* _Exercise aim_
Repeat all of the data below word for word, keeping no images.
···
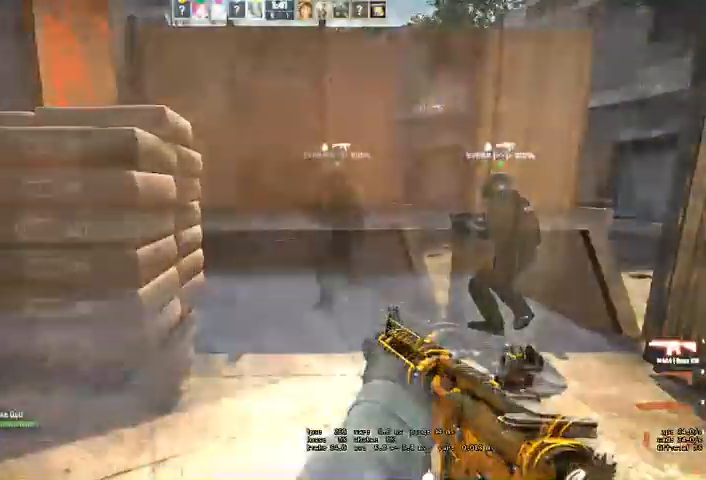
Gameplay with keyboard and mouse; each line is a JSON object with the keys and mouse buttons held at the frame after it. "events" lists presses ("down") and releases ("up") of "a", "ctrl", "d", "e", "q", "s", "shift", "space", "w", "mouse_left", "mouse_wheel" and "mouse_right" between this image and that frame as [ms after this image, input, new state], when the widget could be followed in between. "mouse_left", "mouse_wheel", "mouse_right" = the "left", "wheel", "right" buttons of the "mouse" list. No other keys are recorded. "wheel" means that the mouse wheel is clicked or scrolled. Mouse movement is not recorded. Not read: mouse_mb4.
{"keys": ["w"], "mouse": [], "events": [[100, "d", "up"], [133, "a", "down"], [466, "a", "up"]]}
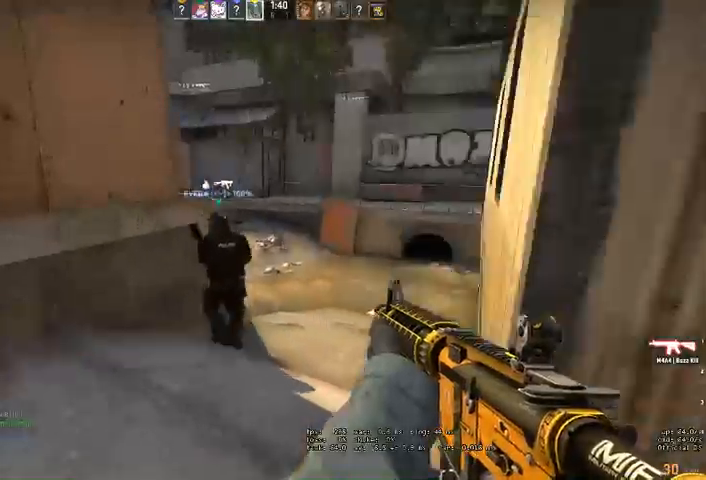
{"keys": ["d", "w"], "mouse": [], "events": [[100, "d", "down"]]}
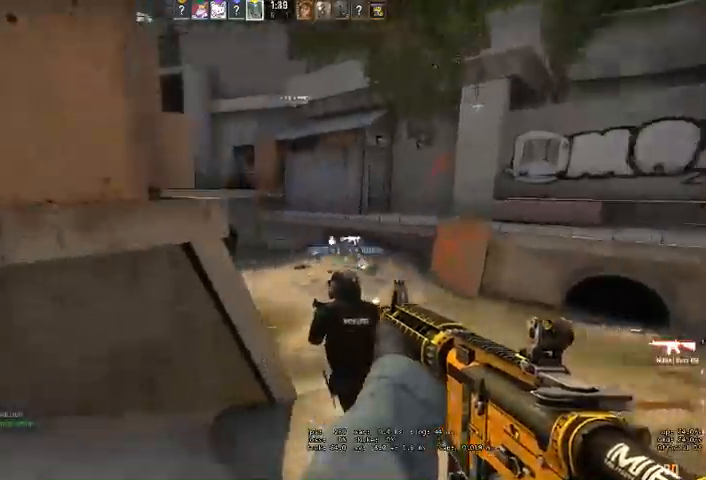
{"keys": ["d"], "mouse": [], "events": [[233, "d", "up"], [300, "d", "down"], [333, "d", "up"], [466, "d", "down"], [500, "w", "up"]]}
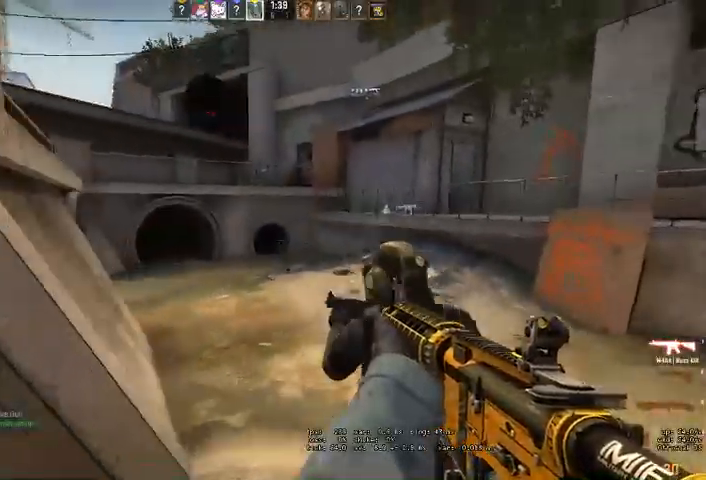
{"keys": ["d", "shift"], "mouse": [], "events": [[233, "shift", "down"]]}
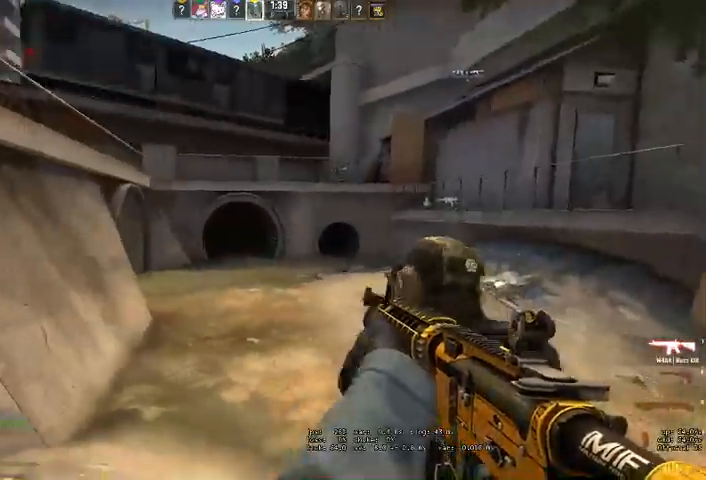
{"keys": ["d", "shift", "w"], "mouse": [], "events": [[133, "w", "down"]]}
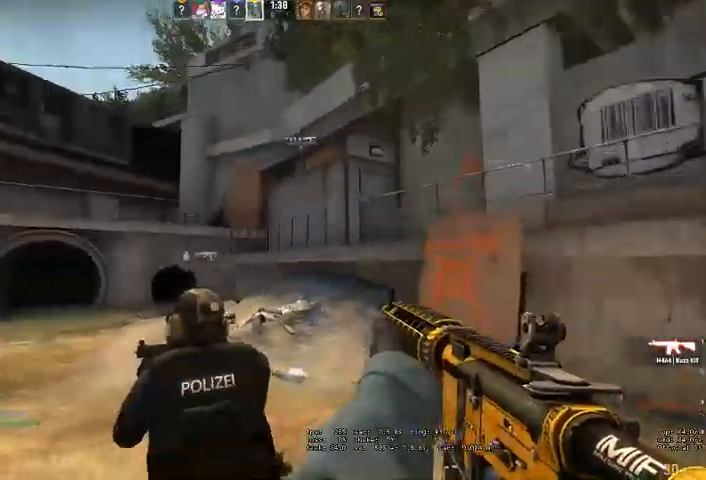
{"keys": ["d", "shift", "w"], "mouse": [], "events": [[233, "w", "up"], [266, "w", "down"]]}
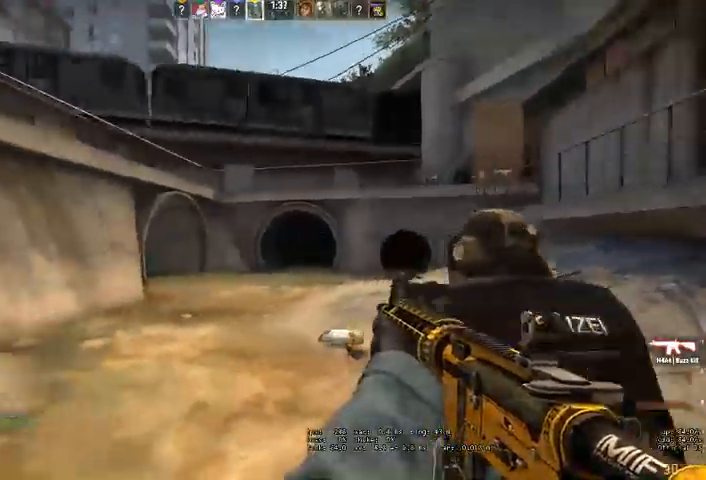
{"keys": ["shift", "w"], "mouse": [], "events": [[66, "d", "up"]]}
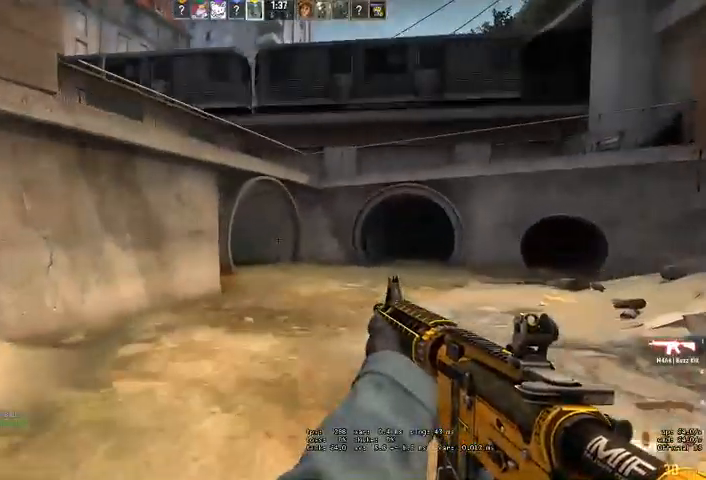
{"keys": ["a", "shift"], "mouse": [], "events": [[233, "a", "down"], [333, "w", "up"]]}
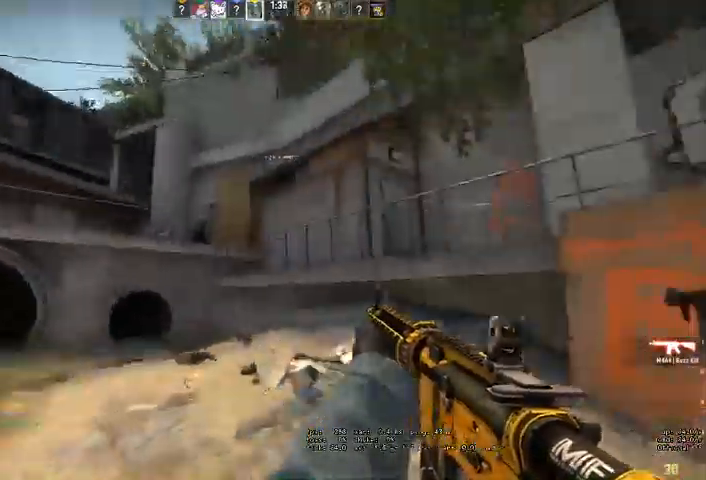
{"keys": ["a", "s", "shift"], "mouse": [], "events": [[33, "s", "down"]]}
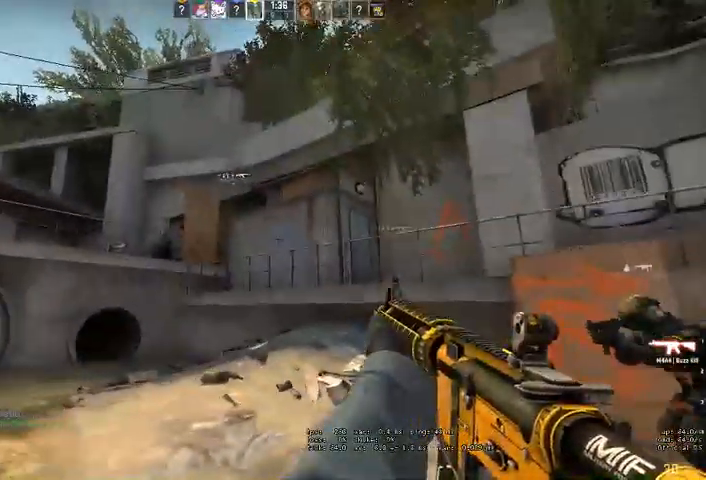
{"keys": ["shift"], "mouse": [], "events": [[133, "s", "up"], [300, "w", "down"], [366, "a", "up"], [466, "w", "up"]]}
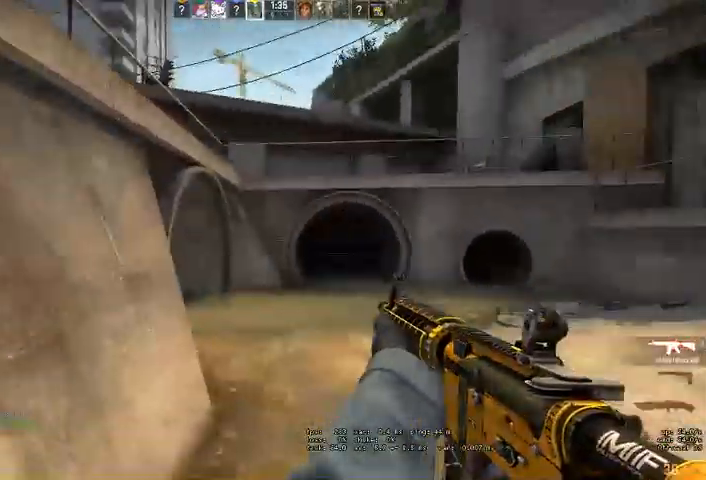
{"keys": ["d", "s", "shift"], "mouse": [], "events": [[33, "w", "down"], [100, "d", "down"], [100, "w", "up"], [500, "s", "down"]]}
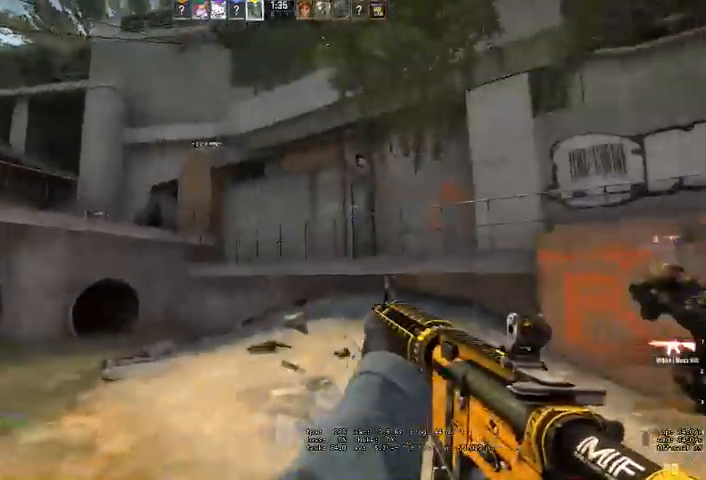
{"keys": ["d", "s", "shift"], "mouse": [], "events": []}
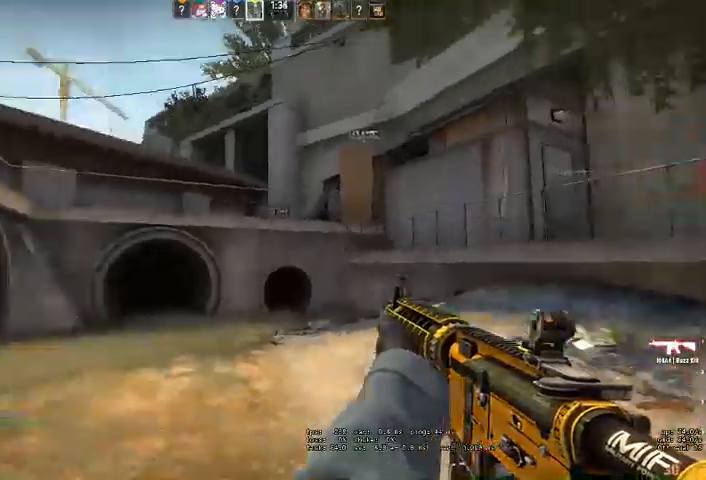
{"keys": ["a", "shift"], "mouse": [], "events": [[33, "d", "up"], [200, "s", "up"], [300, "a", "down"]]}
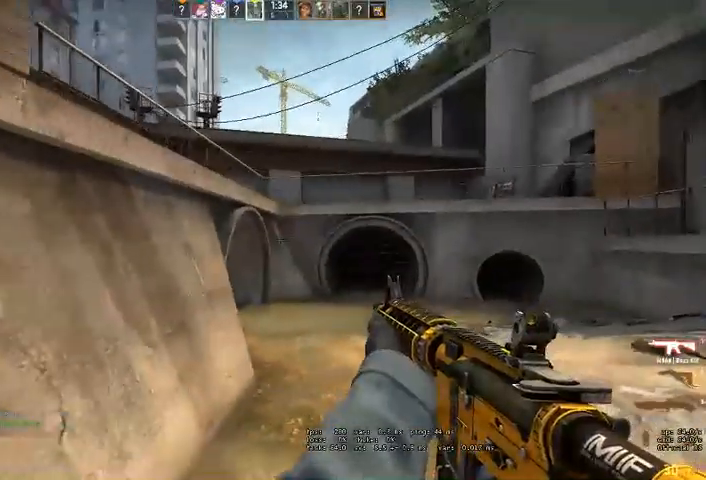
{"keys": ["a", "s", "shift"], "mouse": [], "events": [[200, "s", "down"]]}
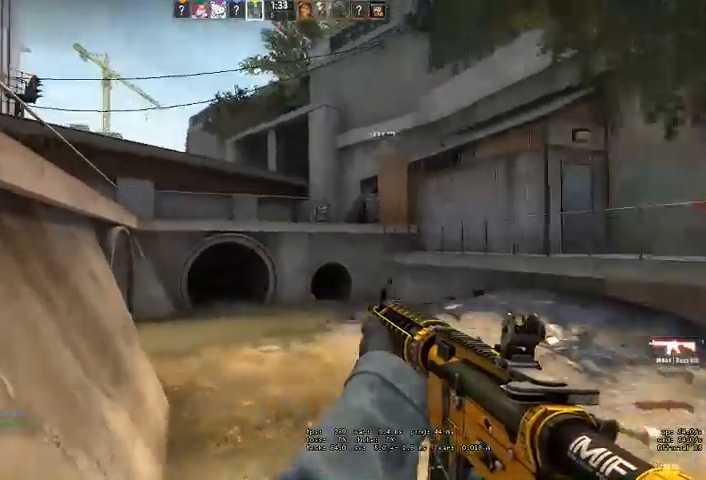
{"keys": ["a", "s", "shift"], "mouse": [], "events": [[400, "a", "up"], [500, "a", "down"]]}
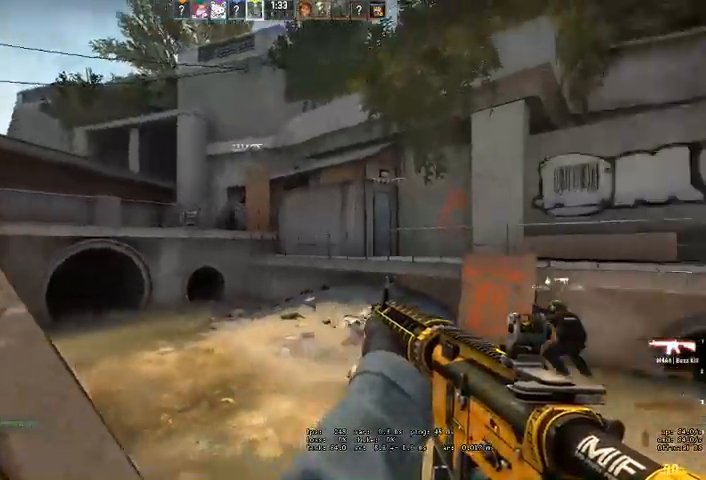
{"keys": ["d", "shift", "w"], "mouse": [], "events": [[333, "s", "up"], [366, "a", "up"], [433, "d", "down"], [500, "w", "down"]]}
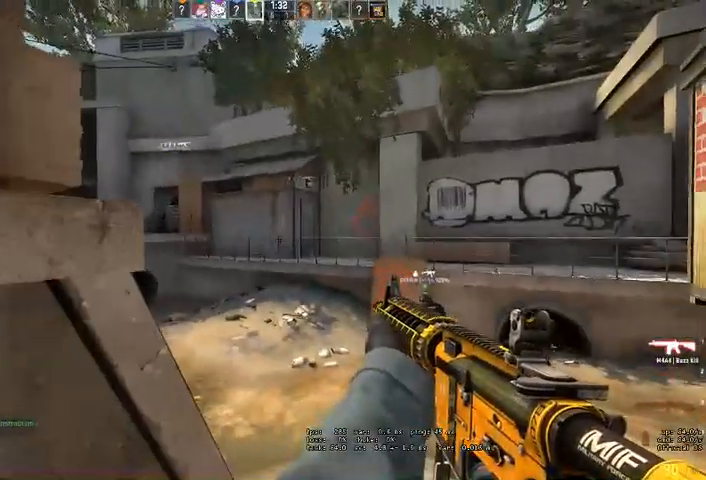
{"keys": ["d", "shift", "w"], "mouse": [], "events": []}
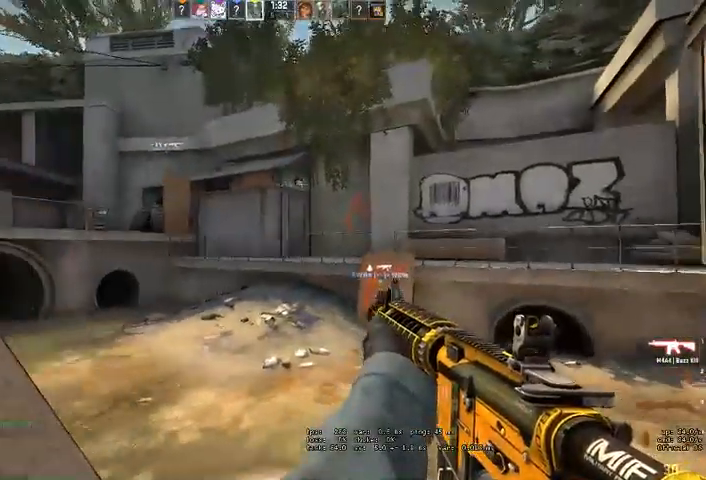
{"keys": ["a", "shift"], "mouse": [], "events": [[100, "w", "up"], [300, "d", "up"], [333, "a", "down"]]}
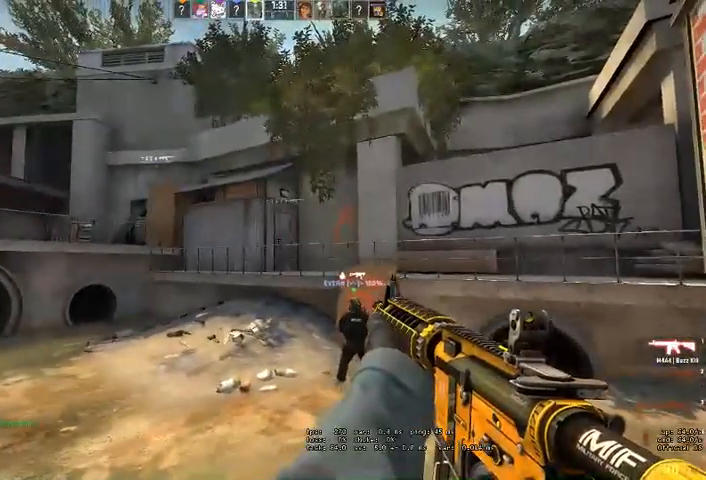
{"keys": ["d", "shift"], "mouse": [], "events": [[333, "d", "down"], [366, "a", "up"]]}
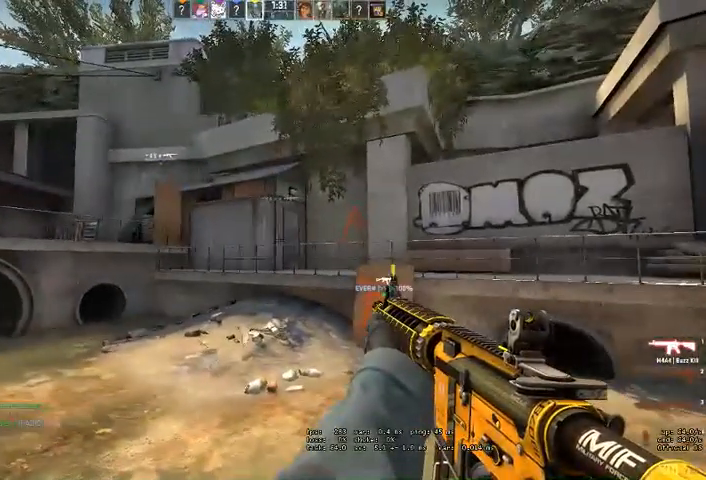
{"keys": ["d", "shift"], "mouse": [], "events": [[133, "d", "up"], [233, "a", "down"], [433, "a", "up"], [500, "d", "down"]]}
···
* _Problem solution_
Gameplay with keyboard and mouse; each line is a JSON object with the keys and mouse buttons held at the frame after it. "events" lists presses ("down") and releases ("up") of "a", "ctrl", "d", "e", "q", "s", "shift", "space", "w", "mouse_left", "mouse_wheel" and "mouse_right" between this image and that frame as [ms after this image, input, new state], when the widget could be followed in between. "mouse_left", "mouse_wheel", "mouse_right" = the "left", "wheel", "right" buttons of the "mouse" list. No other keys are recorded. "wheel" means that the mouse wheel is clicked or scrolled. Mouse movement is not recorded. Not read: mouse_mb4.
{"keys": ["w"], "mouse": [], "events": [[100, "d", "up"], [133, "a", "down"], [466, "a", "up"]]}
{"keys": ["d", "w"], "mouse": [], "events": [[100, "d", "down"]]}
{"keys": ["d"], "mouse": [], "events": [[233, "d", "up"], [300, "d", "down"], [333, "d", "up"], [466, "d", "down"], [500, "w", "up"]]}
{"keys": ["d", "shift"], "mouse": [], "events": [[233, "shift", "down"]]}
{"keys": ["d", "shift", "w"], "mouse": [], "events": [[133, "w", "down"]]}
{"keys": ["d", "shift", "w"], "mouse": [], "events": [[233, "w", "up"], [266, "w", "down"]]}
{"keys": ["shift", "w"], "mouse": [], "events": [[66, "d", "up"]]}
{"keys": ["a", "shift"], "mouse": [], "events": [[233, "a", "down"], [333, "w", "up"]]}
{"keys": ["a", "s", "shift"], "mouse": [], "events": [[33, "s", "down"]]}
{"keys": ["shift"], "mouse": [], "events": [[133, "s", "up"], [300, "w", "down"], [366, "a", "up"], [466, "w", "up"]]}
{"keys": ["d", "s", "shift"], "mouse": [], "events": [[33, "w", "down"], [100, "d", "down"], [100, "w", "up"], [500, "s", "down"]]}
{"keys": ["d", "s", "shift"], "mouse": [], "events": []}
{"keys": ["a", "shift"], "mouse": [], "events": [[33, "d", "up"], [200, "s", "up"], [300, "a", "down"]]}
{"keys": ["a", "s", "shift"], "mouse": [], "events": [[200, "s", "down"]]}
{"keys": ["a", "s", "shift"], "mouse": [], "events": [[400, "a", "up"], [500, "a", "down"]]}
{"keys": ["d", "shift", "w"], "mouse": [], "events": [[333, "s", "up"], [366, "a", "up"], [433, "d", "down"], [500, "w", "down"]]}
{"keys": ["d", "shift", "w"], "mouse": [], "events": []}
{"keys": ["a", "shift"], "mouse": [], "events": [[100, "w", "up"], [300, "d", "up"], [333, "a", "down"]]}
{"keys": ["d", "shift"], "mouse": [], "events": [[333, "d", "down"], [366, "a", "up"]]}
{"keys": ["d", "shift"], "mouse": [], "events": [[133, "d", "up"], [233, "a", "down"], [433, "a", "up"], [500, "d", "down"]]}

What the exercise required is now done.